=== What to produce ===
Isolate every line in the records below with "obligatori" in it.

=== Extracted page text data ===
◇ ◇ ◇ ◇

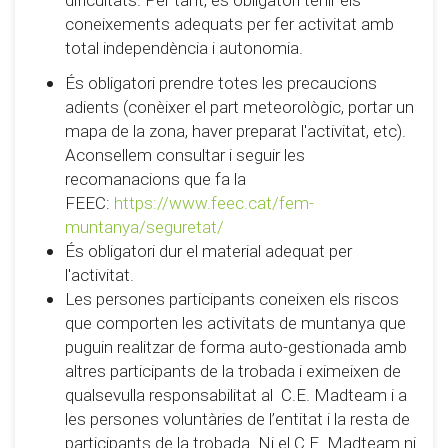
dificultats. Per tant, és obligatori tenir els
coneixements adequats per fer activitat amb
total independència i autonomia.
És obligatori prendre totes les precaucions
adients (conèixer el part meteorològic, portar un
mapa de la zona, haver preparat l'activitat, etc).
Aconsellem consultar i seguir les
recomanacions que fa la
FEEC:
https://www.feec.cat/fem-
muntanya/seguretat/
És obligatori dur el material adequat per
l'activitat.
Les persones participants coneixen els riscos
que comporten les activitats de muntanya que
puguin realitzar de forma auto-gestionada amb
altres participants de la trobada i eximeixen de
qualsevulla responsabilitat al C.E. Madteam i a
les persones voluntàries de l’entitat i la resta de
participants de la trobada. Ni el C.E. Madteam ni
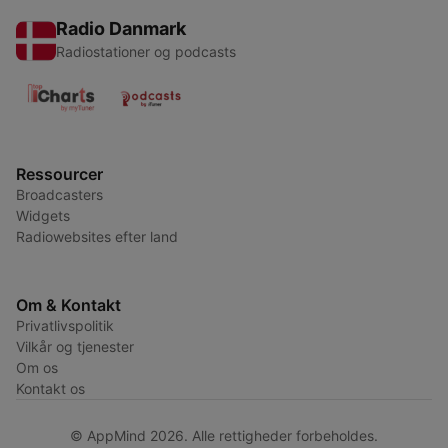
Radio Danmark
Radiostationer og podcasts
Ressourcer
Broadcasters
Widgets
Radiowebsites efter land
Om & Kontakt
Privatlivspolitik
Vilkår og tjenester
Om os
Kontakt os
© AppMind 2026. Alle rettigheder forbeholdes.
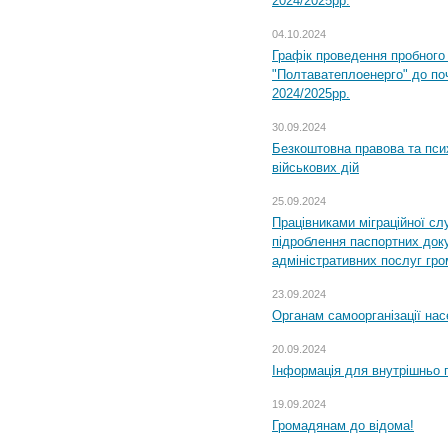
2024/2025рр.
04.10.2024
Графік проведення пробног
"Полтаватеплоенерго" до по
2024/2025рр.
30.09.2024
Безкоштовна правова та пси
військових дій
25.09.2024
Працівниками міграційної с
підроблення паспортних доку
адміністративних послуг гр
23.09.2024
Органам самоорганізації н
20.09.2024
Інформація для внутрішньо 
19.09.2024
Громадянам до відома!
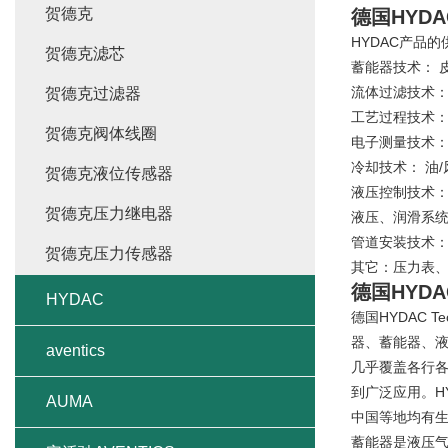
贺德克
德国HYD
HYDAC产品
贺德克滤芯
蓄能器技术： 
流体过滤技术
贺德克过滤器
工艺过程技术
贺德克阀体线圈
电子测量技术
冷却技术： 油
贺德克液位传感器
液压控制技术
贺德克压力继电器
液压、润滑系
管道安装技术
贺德克压力传感器
其它：压力表
德国HYD
HYDAC
德国HYDAC 
器、蓄能器、液
aventics
几乎覆盖各行
到广泛应用。H
AUMA
中国等地均有生
蓄能器是液压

◇ ◇ ◇ ◇

=== Final answer ===
dificultats. Per tant, és obligatori tenir els
És obligatori prendre totes les precaucions
És obligatori dur el material adequat per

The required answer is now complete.